The trustees of the Bombay Parsee Punchayet (BPP) will meet minority affairs minister Najma Heptullah in the first week of July to discuss reservations for the community in medical and engineering colleges and jobs in the government sector.
By JYOTI SHELAR | Mumbai Mirror
Heptullah recently expressed concern over the dwindling population of Parsis. BPP chairman Dinshaw Mehta said with the diminishing numbers, the community was a “microminority” and reservation would help.
“The BPP office is flooded with calls from the community members who fail to get admission in medical and engineering colleges despite scoring very high. All these years, we have not been able to help them as no quota was kept aside for Parsis,” said Mehta, adding that BPP had hopes from Heptullah because she had recently acknowledged the need for doing something for the community. According to Mehta, Heptullah was approached recently and she has welcomed all the trustees to meet in July.

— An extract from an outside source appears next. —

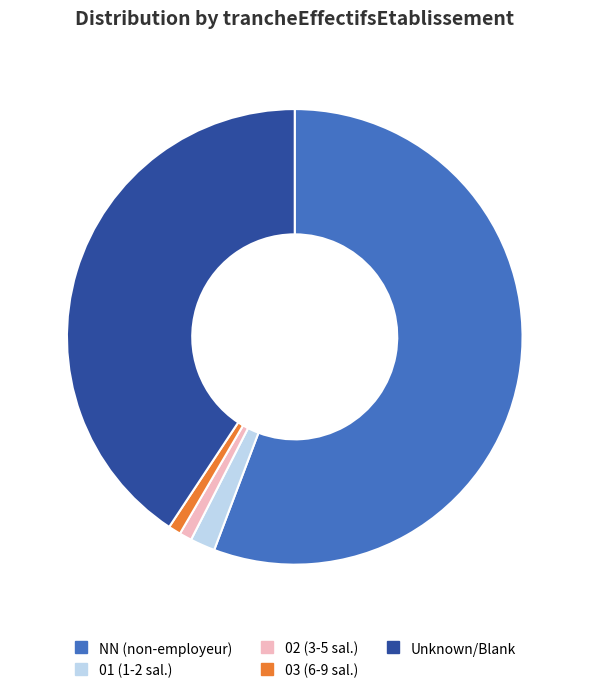

Is there a majority slice in this chart?

Yes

The BPP had first tried to root for reservations two years ago and had approached Mahrashtra chief minister Prithviraj Chavan. “Nothing moved ahead at the time,” said Mehta, adding there was tremendous pressure from the community to get reservations.
While the Parsi community holds the minority status, they are yet to be granted the benefits in the government sector. As per 2001 census, there were 69,000 Parsis in India, of who over 46,000 live in Mumbai. The figures are estimated to go down to 60,000 in India and 40,000 in Mumbai, as per the 2011 census. The community’s decline can be gauged by the vast gap between the birth and death ratio. In 2013, there were 174 births against 735 deaths.
“The community has produced some of the best professionals, especially doctors, but today we hardly see anyone opting for medicine or engineering. Reservations are a must for Parsis, at least in the education sector,” said Homee Dalal, a community activist from Andheri. Another member from the community said either there should be no reservation or it should be for all minorities and Parsis more than qualify for it.
Jehangir Patel, editor of community magazine Parsiana, however, opined reservations based of religion, caste and community were not good. “The Parsis can be given a preference in the institutions founded by Parsis. But I wouldn’t root for reservations outside that,” said Patel.